Reviewed by Asher Syed for Readers' Favorite

Robin Brudefors’s The Great Lies is a philosophical book built around the idea that many beliefs shape our lives simply because we stopped asking whether they are true. Brudefors calls these inherited assumptions Great Lies and examines what happens when they are treated as choices instead of facts. Money opens the discussion as a tool that becomes dangerous when it starts measuring human worth. Later, the idea of work-life balance is questioned because dividing life into competing halves can make the search for balance another burden. Four intermissions widen the discussion by asking what reality itself may be before the final chapter turns toward the desire for one perfect answer. Written for readers willing to question familiar rules, the book invites each person to decide what still matters in their life.

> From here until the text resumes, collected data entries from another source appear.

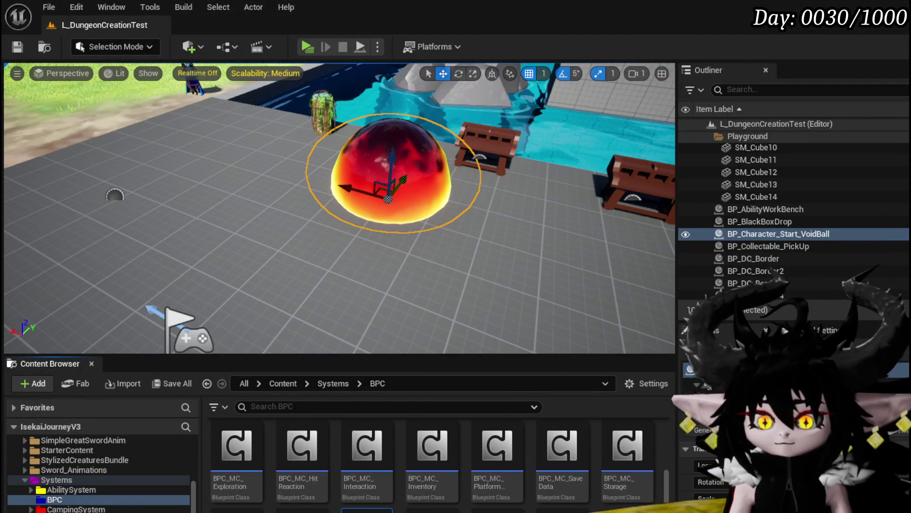
pyautogui.press('ctrl+e')
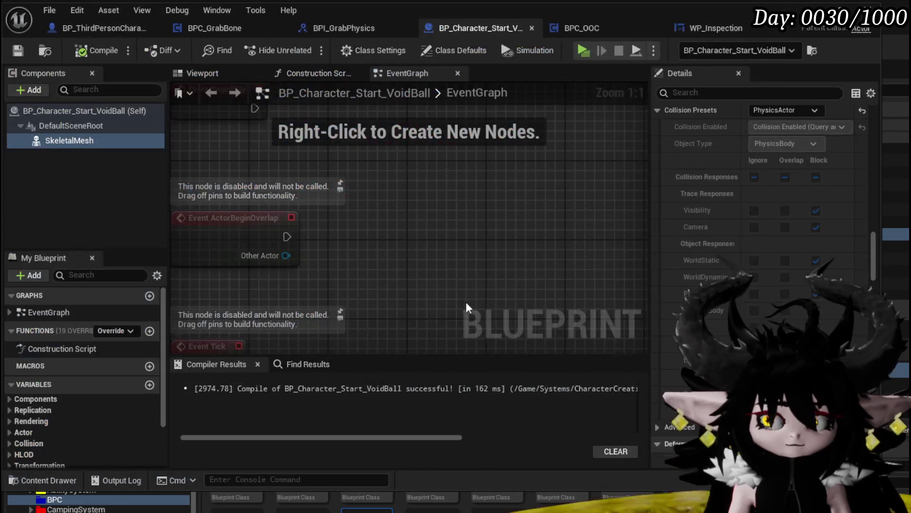
pyautogui.scroll(5, 785, 256)
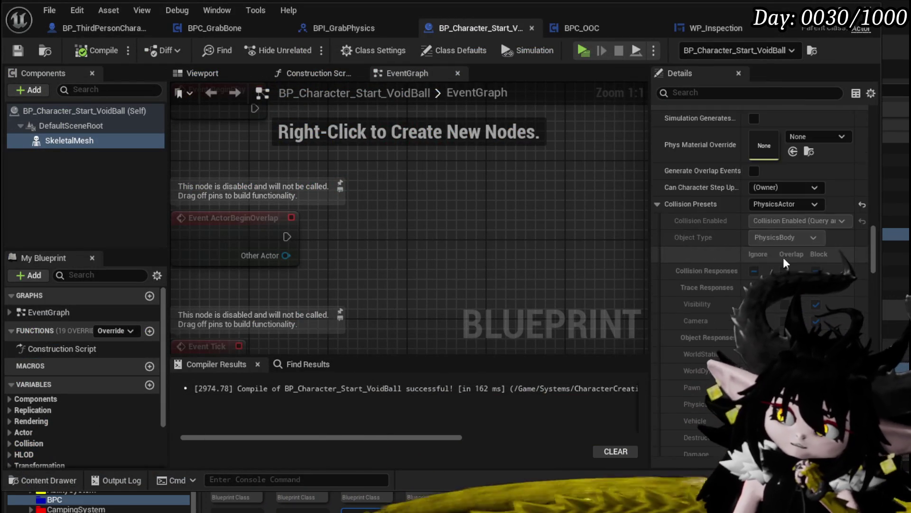
pyautogui.scroll(4, 759, 237)
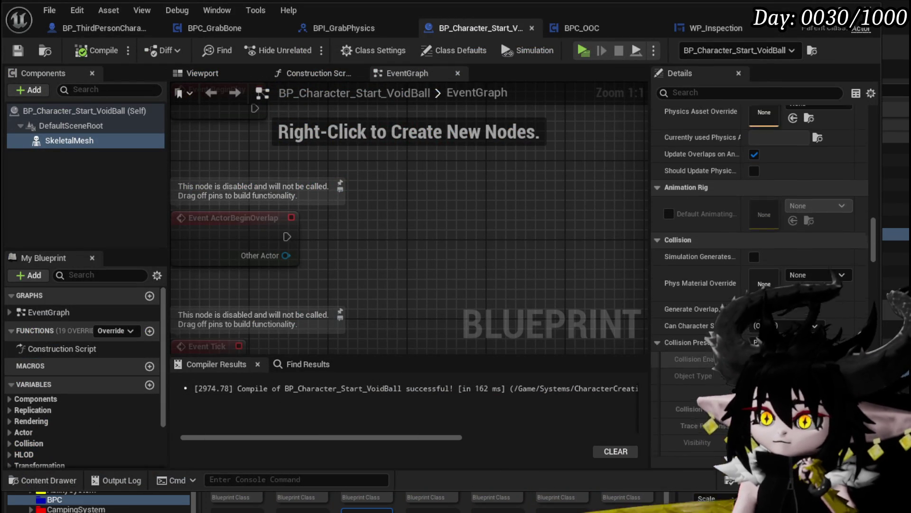
pyautogui.scroll(7, 759, 256)
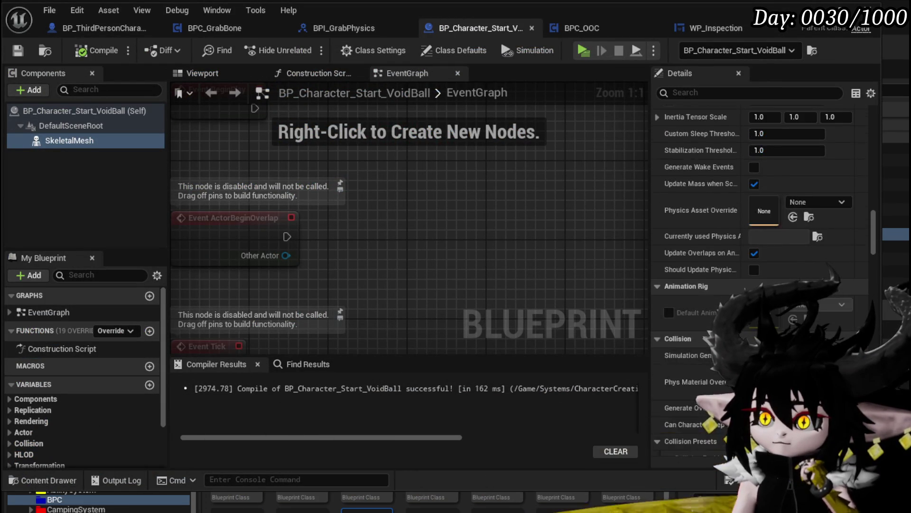
pyautogui.scroll(10, 759, 256)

The Great Lies by Robin Brudefors has the generous intelligence of a book that enters life through the questions it raises. The author makes enormous ideas feel personally relevant, which gave me the delicious sense that each chapter might alter how I saw something familiar. My favorite chapter, Scarcity, leans into the story of an Indonesian driver whose father died because a routine procedure costing a few hundred dollars was unaffordable. Brudefors’s admission that he once defended the infamous Thomas Malthus at university makes his present view especially fascinating, since the change comes from lived experience. I was also taken by The Answer, where a tantra workshop uses a backpack to teach fresh curiosity before that same practice is brought to another person. Brudefors makes questioning feel available to the reader, turning philosophy into a personal invitation that continues beyond the book. Excellent work.